Another favorite thing I love to do is visit Amish Country.   We live twenty minutes from Mesopotamia and thirty minutes from Middlefield, which are large Amish communities.   Maybe I’ll be an Amish Taxi driver?   They always need drivers to take them to Walmart!   I’m still seriously contemplating this idea! 

The number one thing I love to do is write.   Am I good at it?  Not according to my elementary school teacher.    Can I make money at it?   Well, so far I’ve made a whopping seven cents from my weekly blog.   My husband jokes and says he’s going to leave me for a gal who can bring home, at least, a dime!   Is it something I enjoy?  Yes, most definitely!  Right now, we are surviving, our bills are paid and we have food in the pantry.   I have lived poor for thirty years, so in a way, I've been training for this moment my entire life!    Until I discover which road to take, I’ll continue to pray my rosary, trust God, and write my weekly blog.  
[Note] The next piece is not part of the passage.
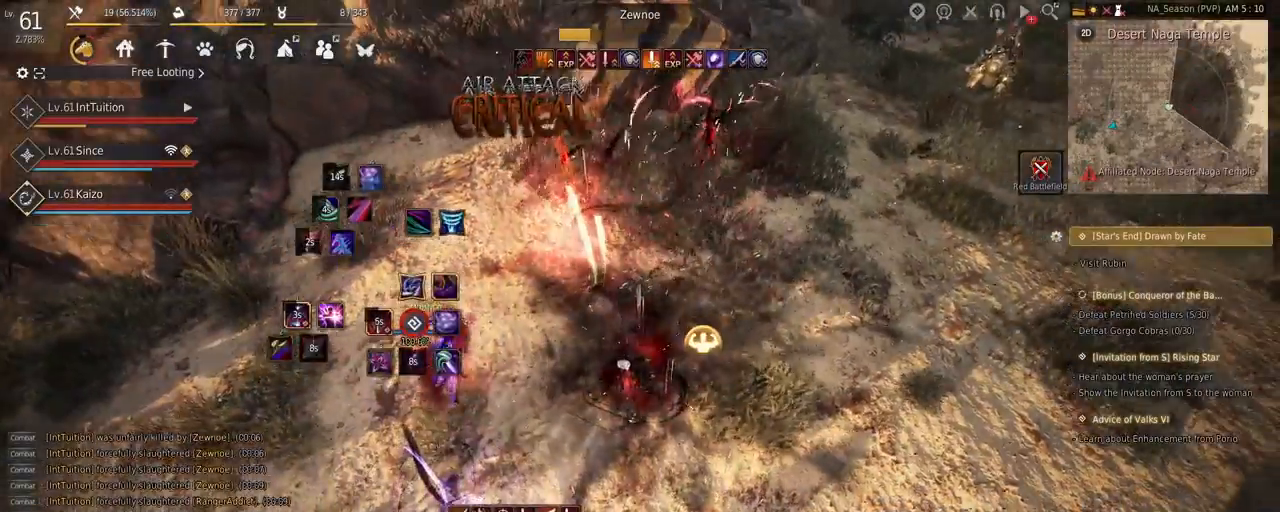
{"keys": [], "mouse": [], "events": [[300, "f", "up"], [300, "shift", "up"]]}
Today, I have a clear mind, I'm not manic, I'm not depressed and  I'm confident that with the help of God, I can be anything from an Amish Taxi Driver to a Zumba Instructor.   But being human, I tend to be impatient.   I want results now!   I want a clear sign from God on what to do with the rest of my life.   So today, I cry out "Come on God! Give this crazy Catholic girl a break and show her which path to take!"      Hey, that rhymes, maybe I'll try poetry!